Controversial Pediatric Cardiologist to Lead CDC Vaccine Advisory Panel as RFK Jr.’s Overhaul Deepens

Washington, D.C. – In the latest shake-up of America’s vaccine policymaking apparatus, the Department of Health and Human Services (HHS) has quietly replaced Dr. Martin Kulldorff as chairman of the Advisory Committee on Immunization Practices (ACIP) with Dr. Kirk Milhoan, a pediatric cardiologist who has repeatedly claimed that COVID-19 vaccines cause cardiovascular disease and sudden death in children and young adults.
The leadership change, confirmed in an HHS press release late Monday, comes just days before the committee is scheduled to debate the nation’s pediatric vaccination schedule and the longstanding practice of administering the hepatitis B vaccine to newborns on their first day of life.
Dr. Milhoan, 54, was appointed to the panel only in September by Health and Human Services Secretary Robert F. Kennedy Jr. A former Army lieutenant colonel and practicing pediatric cardiologist in Hawaii, Milhoan has gained prominence in vaccine-skeptical circles for testimony and social-media posts linking mRNA shots to myocarditis, blood clots, and cardiac arrest.

The departing chairman, Harvard epidemiologist Martin Kulldorff, was himself a polarizing figure. Appointed by Kennedy after the new administration fired all 17 previous ACIP members in February, Kulldorff had steered the committee toward decisions that stunned mainstream medical organizations:
In June, the panel voted to recommend removal of the preservative thimerosal from multi-dose flu vaccines despite acknowledging no evidence of harm at the levels used.

Source material ::
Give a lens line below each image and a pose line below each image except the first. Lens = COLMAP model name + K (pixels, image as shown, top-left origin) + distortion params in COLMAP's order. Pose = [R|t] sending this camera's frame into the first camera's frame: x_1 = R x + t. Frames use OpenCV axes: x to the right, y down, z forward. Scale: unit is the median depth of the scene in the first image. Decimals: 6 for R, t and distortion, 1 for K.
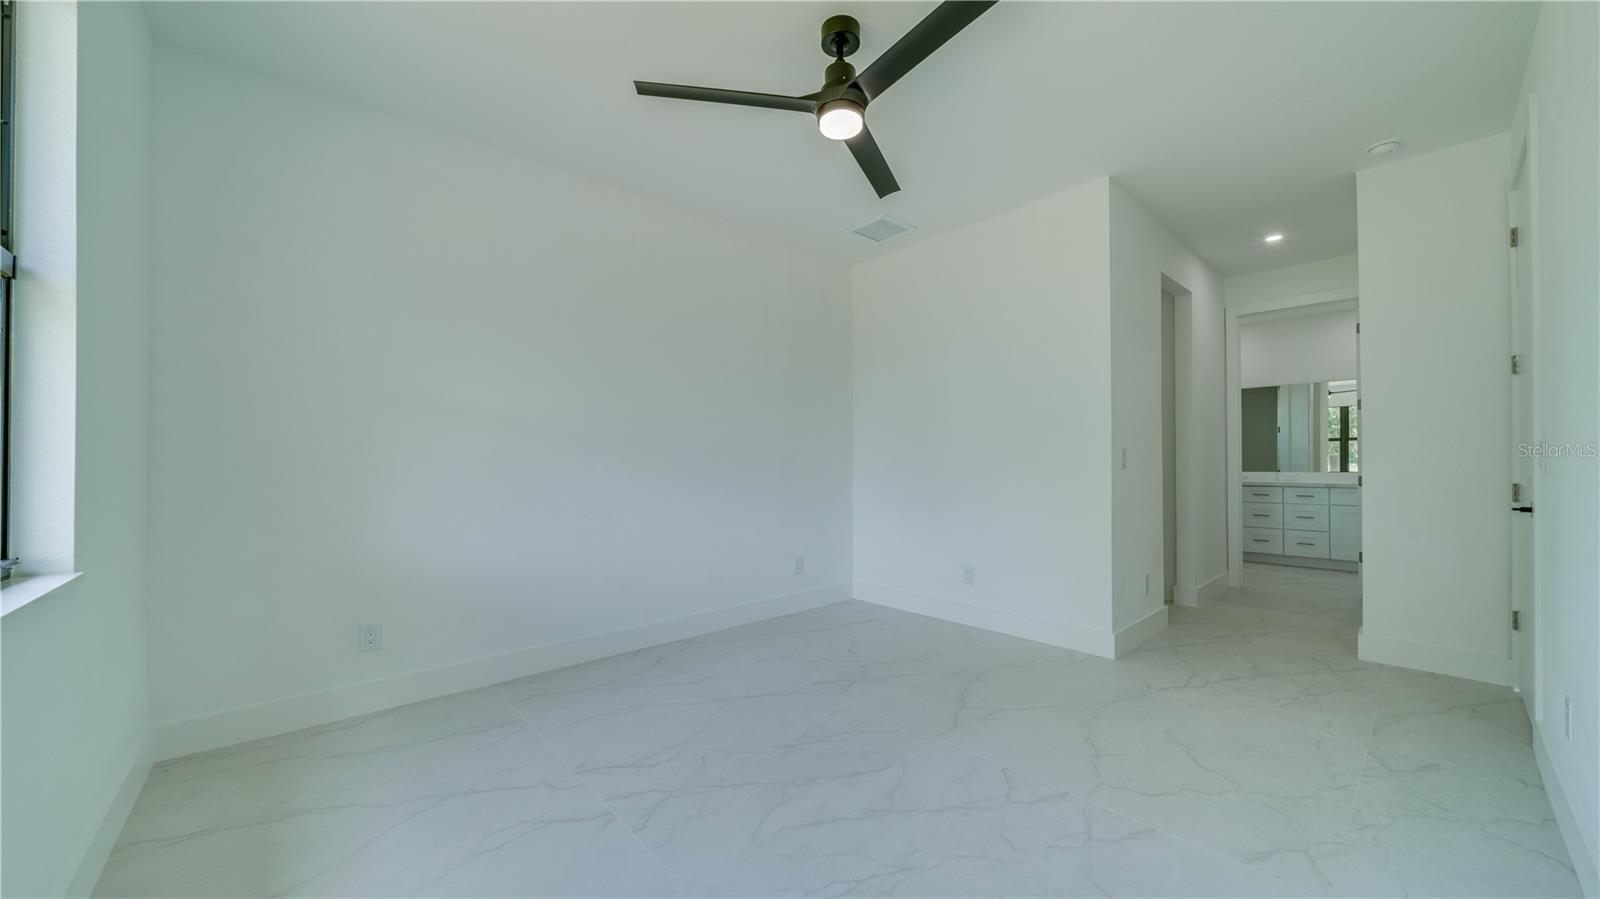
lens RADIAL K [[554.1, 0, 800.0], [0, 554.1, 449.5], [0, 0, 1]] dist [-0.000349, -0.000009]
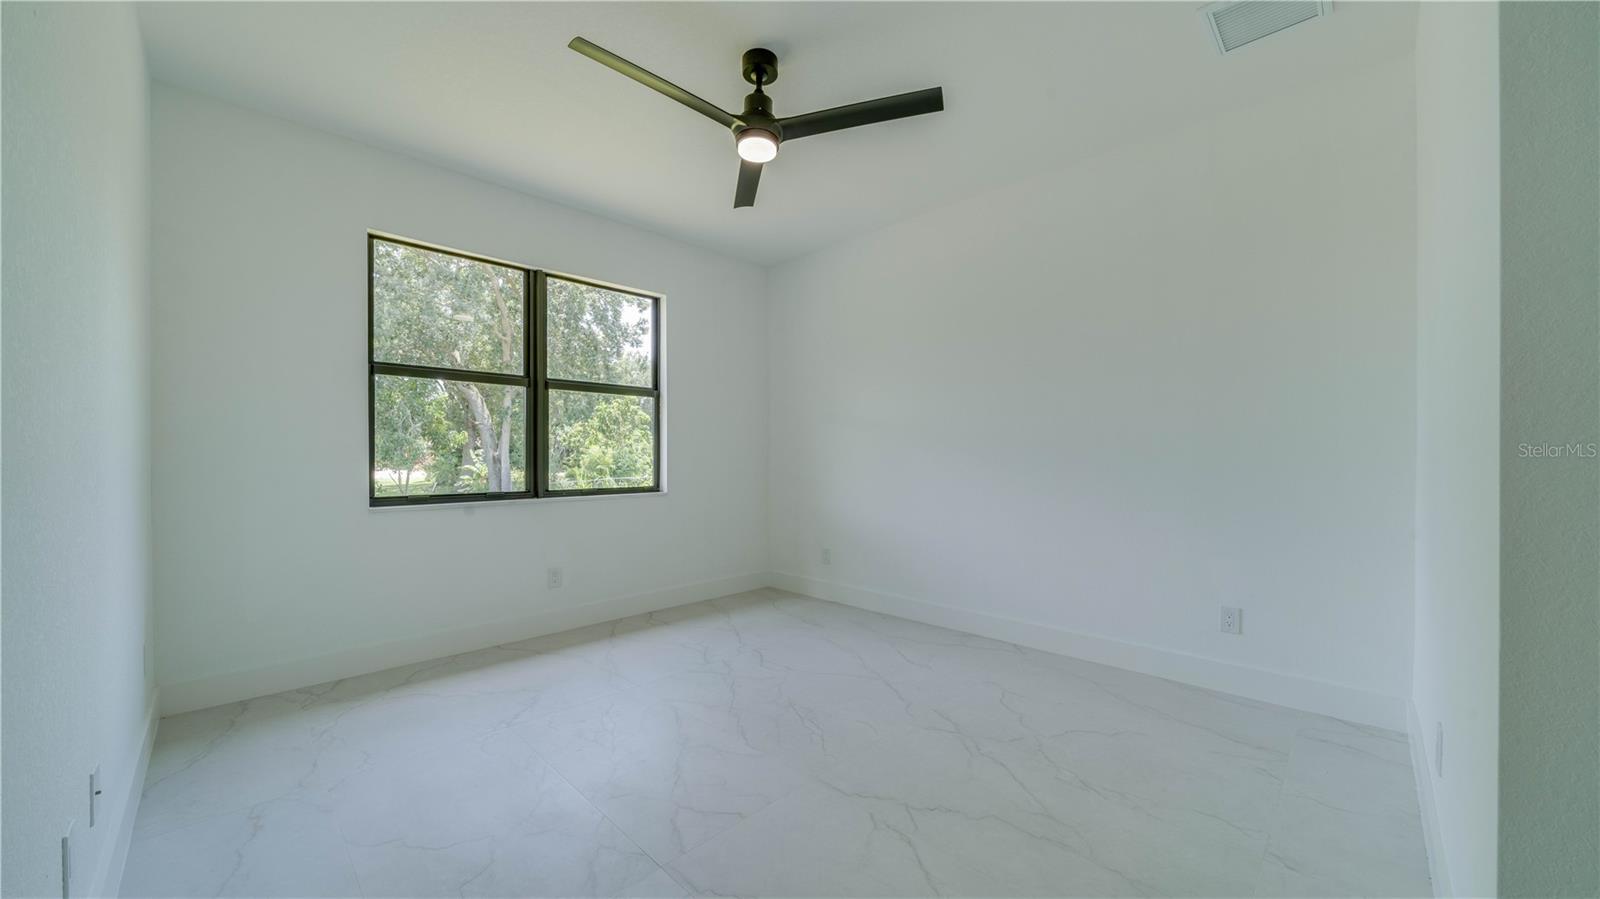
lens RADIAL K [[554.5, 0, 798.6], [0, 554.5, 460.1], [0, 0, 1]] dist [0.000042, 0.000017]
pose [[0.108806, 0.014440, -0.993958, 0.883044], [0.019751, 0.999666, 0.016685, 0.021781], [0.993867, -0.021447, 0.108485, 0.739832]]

* * *

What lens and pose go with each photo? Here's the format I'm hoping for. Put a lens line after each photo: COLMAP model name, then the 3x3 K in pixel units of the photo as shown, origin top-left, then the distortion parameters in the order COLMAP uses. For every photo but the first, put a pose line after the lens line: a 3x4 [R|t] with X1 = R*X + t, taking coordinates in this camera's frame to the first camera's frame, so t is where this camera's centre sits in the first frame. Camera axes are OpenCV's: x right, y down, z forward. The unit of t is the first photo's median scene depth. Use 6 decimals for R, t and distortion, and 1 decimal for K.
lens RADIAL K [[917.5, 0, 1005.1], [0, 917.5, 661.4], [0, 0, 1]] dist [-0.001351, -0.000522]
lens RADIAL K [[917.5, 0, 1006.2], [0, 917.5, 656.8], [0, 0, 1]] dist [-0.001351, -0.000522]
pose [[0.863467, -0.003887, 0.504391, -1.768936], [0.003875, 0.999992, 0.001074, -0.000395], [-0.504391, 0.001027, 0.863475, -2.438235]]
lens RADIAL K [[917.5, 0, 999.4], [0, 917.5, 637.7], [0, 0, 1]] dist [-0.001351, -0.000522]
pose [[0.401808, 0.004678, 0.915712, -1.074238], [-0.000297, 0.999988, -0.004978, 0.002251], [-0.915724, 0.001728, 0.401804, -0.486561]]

Exercise directions :: Can you copy the vaccine panel article between "Washington, D.C. –" and "and young adults.", inclusive, renaming "shake-up" to "reorganization"?

Response to this task ::
Washington, D.C. – In the latest reorganization of America’s vaccine policymaking apparatus, the Department of Health and Human Services (HHS) has quietly replaced Dr. Martin Kulldorff as chairman of the Advisory Committee on Immunization Practices (ACIP) with Dr. Kirk Milhoan, a pediatric cardiologist who has repeatedly claimed that COVID-19 vaccines cause cardiovascular disease and sudden death in children and young adults.